Doctors and nurses from as far away as Brazil arrived at JFK Saturday morning with thousands of dollars worth of medicine and medical equipment. They say they were confirmed on the Church of Scientology flight, but during the boarding process they say the passenger manifest was misplaced.
A total of 119 people boarded then the doors of the plane closed, leaving about 70 people behind. The church was worried
the plane would miss its landing slot in Haiti, but the volunteers complained the plane sat at the gate for at least another hour.
"We had people coming late. We had people whose names weren't on the manifest. Maybe the administration was not exactly correct. Maybe we should focus on the 119 people who were on that plane and did get down to Haiti," said John Carmichael of the Church of Scientology.
Carmichael says this was the church's third flight to Haiti.

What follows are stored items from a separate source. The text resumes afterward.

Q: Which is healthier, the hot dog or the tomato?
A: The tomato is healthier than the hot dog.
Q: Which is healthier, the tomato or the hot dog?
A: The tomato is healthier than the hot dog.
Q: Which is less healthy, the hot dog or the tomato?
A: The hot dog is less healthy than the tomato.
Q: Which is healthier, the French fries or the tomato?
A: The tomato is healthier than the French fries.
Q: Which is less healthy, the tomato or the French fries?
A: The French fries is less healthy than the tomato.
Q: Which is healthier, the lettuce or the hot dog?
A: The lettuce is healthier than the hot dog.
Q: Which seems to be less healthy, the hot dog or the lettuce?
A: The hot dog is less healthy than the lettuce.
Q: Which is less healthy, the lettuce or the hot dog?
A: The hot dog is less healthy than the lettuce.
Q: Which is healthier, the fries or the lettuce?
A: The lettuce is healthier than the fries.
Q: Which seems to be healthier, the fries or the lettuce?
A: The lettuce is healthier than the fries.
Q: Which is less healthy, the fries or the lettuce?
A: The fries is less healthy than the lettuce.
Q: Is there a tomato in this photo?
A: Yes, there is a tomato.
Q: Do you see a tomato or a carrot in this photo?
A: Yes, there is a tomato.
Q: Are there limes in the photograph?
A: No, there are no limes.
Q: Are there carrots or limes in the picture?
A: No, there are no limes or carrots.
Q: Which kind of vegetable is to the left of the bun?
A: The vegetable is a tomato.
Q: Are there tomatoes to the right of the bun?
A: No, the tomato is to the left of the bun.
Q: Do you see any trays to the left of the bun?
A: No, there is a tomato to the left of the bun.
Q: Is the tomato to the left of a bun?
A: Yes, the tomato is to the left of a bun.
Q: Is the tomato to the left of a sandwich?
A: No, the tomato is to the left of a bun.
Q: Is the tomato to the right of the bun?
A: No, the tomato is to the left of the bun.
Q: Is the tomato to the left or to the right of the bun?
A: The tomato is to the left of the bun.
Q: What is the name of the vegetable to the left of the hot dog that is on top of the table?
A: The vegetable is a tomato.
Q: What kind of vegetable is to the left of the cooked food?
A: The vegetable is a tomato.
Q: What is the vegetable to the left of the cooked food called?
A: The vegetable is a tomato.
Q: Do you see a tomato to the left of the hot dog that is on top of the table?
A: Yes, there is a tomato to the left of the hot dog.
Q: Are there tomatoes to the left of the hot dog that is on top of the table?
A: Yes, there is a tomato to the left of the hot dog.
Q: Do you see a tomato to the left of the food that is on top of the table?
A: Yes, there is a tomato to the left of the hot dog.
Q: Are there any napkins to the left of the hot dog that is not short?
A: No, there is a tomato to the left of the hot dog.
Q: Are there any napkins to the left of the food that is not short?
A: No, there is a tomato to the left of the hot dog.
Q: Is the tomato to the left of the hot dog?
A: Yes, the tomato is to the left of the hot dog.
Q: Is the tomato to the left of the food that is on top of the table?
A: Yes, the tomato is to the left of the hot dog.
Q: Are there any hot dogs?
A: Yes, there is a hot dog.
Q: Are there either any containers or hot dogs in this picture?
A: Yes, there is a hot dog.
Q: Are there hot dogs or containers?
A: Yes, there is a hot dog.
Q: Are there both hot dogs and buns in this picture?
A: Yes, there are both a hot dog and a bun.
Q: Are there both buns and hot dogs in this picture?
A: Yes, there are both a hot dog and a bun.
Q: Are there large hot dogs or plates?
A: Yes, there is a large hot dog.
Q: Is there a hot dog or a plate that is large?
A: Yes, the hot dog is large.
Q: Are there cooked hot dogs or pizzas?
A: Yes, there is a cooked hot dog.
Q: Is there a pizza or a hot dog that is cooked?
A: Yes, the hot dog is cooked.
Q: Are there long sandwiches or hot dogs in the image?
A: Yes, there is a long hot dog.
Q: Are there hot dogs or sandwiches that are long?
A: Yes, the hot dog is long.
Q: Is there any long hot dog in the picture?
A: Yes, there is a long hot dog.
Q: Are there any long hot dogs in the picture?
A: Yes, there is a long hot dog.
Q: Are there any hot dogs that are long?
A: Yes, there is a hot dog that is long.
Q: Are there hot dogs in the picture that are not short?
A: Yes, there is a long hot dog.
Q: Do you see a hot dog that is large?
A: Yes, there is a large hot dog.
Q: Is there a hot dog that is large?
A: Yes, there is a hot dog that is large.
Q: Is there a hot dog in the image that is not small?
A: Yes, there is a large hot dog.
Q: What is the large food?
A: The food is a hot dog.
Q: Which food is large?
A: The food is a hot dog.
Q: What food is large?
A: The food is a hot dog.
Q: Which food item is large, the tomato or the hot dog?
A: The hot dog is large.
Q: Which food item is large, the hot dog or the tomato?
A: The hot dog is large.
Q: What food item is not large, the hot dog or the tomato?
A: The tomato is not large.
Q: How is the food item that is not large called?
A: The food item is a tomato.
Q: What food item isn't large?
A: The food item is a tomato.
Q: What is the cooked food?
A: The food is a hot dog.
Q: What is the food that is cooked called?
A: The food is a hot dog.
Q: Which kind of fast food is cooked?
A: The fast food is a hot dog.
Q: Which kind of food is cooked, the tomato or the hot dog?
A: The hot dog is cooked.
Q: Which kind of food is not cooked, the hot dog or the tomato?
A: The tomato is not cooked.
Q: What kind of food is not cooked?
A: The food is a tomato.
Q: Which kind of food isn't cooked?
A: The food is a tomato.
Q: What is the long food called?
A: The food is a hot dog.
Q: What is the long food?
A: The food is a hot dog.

Last Sunday, they flew down members of the Bedford-Stuyvesant Volunteer Ambulance Corps and Haitian doctors from the New York area.
"We're going to work on this to the best of our ability to come to a solution and make sure they get their chance," Carmichael said.
The volunteers are just hoping their good intentions materialize into desperately needed good deeds for the people of Haiti.
"We arranged everything in our lives to go down. We know ghat the need is great. We want to be helping and it's frustrating not to be able to get there," Bevilacqua said.
A big concern is what will happen to the thousands of dollars of donated medical equipment and medicine that made it onto the plane without the doctors who supplied them.
Volunteers say they are worried that if they are not in Haiti to claim them, they will get lost, stolen or go to waste. One nurse NY1 spoke to says he's been able to hitch a flight down to Haiti with another relief organization. The others say they're praying they can do the same.